(Source data)
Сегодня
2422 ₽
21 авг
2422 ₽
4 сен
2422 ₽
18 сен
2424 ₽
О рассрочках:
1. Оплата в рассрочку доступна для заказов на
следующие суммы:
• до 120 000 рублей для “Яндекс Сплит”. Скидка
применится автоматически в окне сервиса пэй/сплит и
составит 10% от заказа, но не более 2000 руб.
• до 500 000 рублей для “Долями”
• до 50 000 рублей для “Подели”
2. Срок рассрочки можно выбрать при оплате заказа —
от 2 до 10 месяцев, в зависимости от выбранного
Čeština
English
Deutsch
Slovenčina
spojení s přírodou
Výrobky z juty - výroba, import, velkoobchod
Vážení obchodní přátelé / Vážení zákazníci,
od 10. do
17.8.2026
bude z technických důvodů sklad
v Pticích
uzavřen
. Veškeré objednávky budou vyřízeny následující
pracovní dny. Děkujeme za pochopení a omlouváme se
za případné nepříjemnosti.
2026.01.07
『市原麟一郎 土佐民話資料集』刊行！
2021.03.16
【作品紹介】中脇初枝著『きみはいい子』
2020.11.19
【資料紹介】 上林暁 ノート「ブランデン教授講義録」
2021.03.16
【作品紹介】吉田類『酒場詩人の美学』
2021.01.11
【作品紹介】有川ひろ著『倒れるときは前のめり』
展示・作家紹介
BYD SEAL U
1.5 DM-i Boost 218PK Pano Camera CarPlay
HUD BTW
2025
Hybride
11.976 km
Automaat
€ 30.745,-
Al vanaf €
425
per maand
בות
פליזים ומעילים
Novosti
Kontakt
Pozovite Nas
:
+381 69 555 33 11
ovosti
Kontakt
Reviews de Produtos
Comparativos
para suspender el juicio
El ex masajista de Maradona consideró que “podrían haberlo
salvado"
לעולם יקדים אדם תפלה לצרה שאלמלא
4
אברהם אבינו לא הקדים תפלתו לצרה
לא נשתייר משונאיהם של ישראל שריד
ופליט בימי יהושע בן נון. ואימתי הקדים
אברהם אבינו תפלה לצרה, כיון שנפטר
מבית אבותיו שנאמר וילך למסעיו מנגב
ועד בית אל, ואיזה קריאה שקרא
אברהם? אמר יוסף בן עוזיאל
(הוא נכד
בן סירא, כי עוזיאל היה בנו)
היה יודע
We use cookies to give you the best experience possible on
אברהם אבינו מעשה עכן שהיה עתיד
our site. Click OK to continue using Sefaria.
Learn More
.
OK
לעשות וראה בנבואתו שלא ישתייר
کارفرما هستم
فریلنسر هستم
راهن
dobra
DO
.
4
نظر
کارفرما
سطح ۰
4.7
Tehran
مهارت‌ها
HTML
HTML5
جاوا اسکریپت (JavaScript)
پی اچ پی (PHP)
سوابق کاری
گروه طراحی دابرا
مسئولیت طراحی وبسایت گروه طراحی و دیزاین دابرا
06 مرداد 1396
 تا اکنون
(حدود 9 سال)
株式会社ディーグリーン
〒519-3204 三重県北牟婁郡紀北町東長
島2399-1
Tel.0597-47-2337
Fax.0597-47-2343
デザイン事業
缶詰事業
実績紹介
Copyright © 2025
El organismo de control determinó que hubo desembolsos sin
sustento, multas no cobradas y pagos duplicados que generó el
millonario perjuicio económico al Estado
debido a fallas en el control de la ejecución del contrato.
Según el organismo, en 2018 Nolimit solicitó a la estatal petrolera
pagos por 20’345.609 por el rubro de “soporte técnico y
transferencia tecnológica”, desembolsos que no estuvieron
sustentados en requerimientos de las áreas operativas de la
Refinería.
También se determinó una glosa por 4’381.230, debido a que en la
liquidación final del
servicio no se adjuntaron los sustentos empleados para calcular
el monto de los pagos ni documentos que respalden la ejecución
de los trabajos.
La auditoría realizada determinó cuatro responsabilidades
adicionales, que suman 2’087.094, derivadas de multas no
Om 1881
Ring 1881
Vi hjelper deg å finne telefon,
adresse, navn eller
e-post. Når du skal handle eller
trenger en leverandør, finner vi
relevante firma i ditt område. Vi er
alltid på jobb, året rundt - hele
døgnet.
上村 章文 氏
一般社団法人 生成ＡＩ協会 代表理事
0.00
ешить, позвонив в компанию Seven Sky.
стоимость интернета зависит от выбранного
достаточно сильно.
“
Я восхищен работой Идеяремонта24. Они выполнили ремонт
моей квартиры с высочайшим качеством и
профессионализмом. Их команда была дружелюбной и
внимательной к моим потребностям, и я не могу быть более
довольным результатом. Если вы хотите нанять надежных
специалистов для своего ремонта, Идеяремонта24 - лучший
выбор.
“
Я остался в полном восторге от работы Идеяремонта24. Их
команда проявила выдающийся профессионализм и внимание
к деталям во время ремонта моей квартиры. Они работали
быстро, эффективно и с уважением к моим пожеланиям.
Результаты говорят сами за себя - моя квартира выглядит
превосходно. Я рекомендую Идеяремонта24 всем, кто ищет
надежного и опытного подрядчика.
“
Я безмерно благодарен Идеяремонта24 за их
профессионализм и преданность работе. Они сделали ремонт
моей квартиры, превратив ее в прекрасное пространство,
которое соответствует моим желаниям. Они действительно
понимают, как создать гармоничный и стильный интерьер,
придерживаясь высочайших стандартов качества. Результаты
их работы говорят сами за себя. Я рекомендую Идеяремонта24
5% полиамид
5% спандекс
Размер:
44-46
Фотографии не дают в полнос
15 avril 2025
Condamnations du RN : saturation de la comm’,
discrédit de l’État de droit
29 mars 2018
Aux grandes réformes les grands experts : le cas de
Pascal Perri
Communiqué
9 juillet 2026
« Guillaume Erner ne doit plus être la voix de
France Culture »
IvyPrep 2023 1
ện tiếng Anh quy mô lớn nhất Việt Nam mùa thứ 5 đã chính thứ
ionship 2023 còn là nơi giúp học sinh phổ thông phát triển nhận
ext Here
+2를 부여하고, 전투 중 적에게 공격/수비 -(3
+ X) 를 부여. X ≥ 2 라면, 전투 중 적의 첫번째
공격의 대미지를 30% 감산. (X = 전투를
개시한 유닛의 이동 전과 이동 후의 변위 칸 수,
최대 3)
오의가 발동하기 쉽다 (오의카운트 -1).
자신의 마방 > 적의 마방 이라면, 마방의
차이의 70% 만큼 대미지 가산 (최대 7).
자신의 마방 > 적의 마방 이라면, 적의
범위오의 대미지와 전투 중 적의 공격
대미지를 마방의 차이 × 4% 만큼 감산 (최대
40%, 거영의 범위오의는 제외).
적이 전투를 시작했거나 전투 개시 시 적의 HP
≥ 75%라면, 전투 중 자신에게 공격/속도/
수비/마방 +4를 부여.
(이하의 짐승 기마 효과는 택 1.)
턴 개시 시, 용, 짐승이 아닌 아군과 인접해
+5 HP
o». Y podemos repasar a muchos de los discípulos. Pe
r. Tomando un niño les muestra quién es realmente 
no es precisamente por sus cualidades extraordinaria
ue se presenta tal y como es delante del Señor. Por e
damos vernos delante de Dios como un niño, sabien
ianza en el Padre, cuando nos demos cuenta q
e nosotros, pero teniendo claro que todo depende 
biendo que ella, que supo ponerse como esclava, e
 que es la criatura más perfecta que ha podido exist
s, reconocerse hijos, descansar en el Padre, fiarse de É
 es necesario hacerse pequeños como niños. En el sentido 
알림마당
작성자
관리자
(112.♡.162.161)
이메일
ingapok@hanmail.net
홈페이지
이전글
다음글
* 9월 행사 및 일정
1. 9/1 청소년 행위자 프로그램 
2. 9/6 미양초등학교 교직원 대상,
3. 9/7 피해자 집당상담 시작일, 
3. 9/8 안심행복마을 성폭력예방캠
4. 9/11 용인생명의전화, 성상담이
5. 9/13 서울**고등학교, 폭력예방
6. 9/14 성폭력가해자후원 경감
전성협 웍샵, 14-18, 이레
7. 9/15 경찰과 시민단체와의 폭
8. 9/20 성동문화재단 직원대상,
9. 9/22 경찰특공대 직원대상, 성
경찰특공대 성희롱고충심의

The problem
Restate the data verbatim through the "para suspender el juicio" line.

Result for this exercise
Сегодня
2422 ₽
21 авг
2422 ₽
4 сен
2422 ₽
18 сен
2424 ₽
О рассрочках:
1. Оплата в рассрочку доступна для заказов на
следующие суммы:
• до 120 000 рублей для “Яндекс Сплит”. Скидка
применится автоматически в окне сервиса пэй/сплит и
составит 10% от заказа, но не более 2000 руб.
• до 500 000 рублей для “Долями”
• до 50 000 рублей для “Подели”
2. Срок рассрочки можно выбрать при оплате заказа —
от 2 до 10 месяцев, в зависимости от выбранного
Čeština
English
Deutsch
Slovenčina
spojení s přírodou
Výrobky z juty - výroba, import, velkoobchod
Vážení obchodní přátelé / Vážení zákazníci,
od 10. do
17.8.2026
bude z technických důvodů sklad
v Pticích
uzavřen
. Veškeré objednávky budou vyřízeny následující
pracovní dny. Děkujeme za pochopení a omlouváme se
za případné nepříjemnosti.
2026.01.07
『市原麟一郎 土佐民話資料集』刊行！
2021.03.16
【作品紹介】中脇初枝著『きみはいい子』
2020.11.19
【資料紹介】 上林暁 ノート「ブランデン教授講義録」
2021.03.16
【作品紹介】吉田類『酒場詩人の美学』
2021.01.11
【作品紹介】有川ひろ著『倒れるときは前のめり』
展示・作家紹介
BYD SEAL U
1.5 DM-i Boost 218PK Pano Camera CarPlay
HUD BTW
2025
Hybride
11.976 km
Automaat
€ 30.745,-
Al vanaf €
425
per maand
בות
פליזים ומעילים
Novosti
Kontakt
Pozovite Nas
:
+381 69 555 33 11
ovosti
Kontakt
Reviews de Produtos
Comparativos
para suspender el juicio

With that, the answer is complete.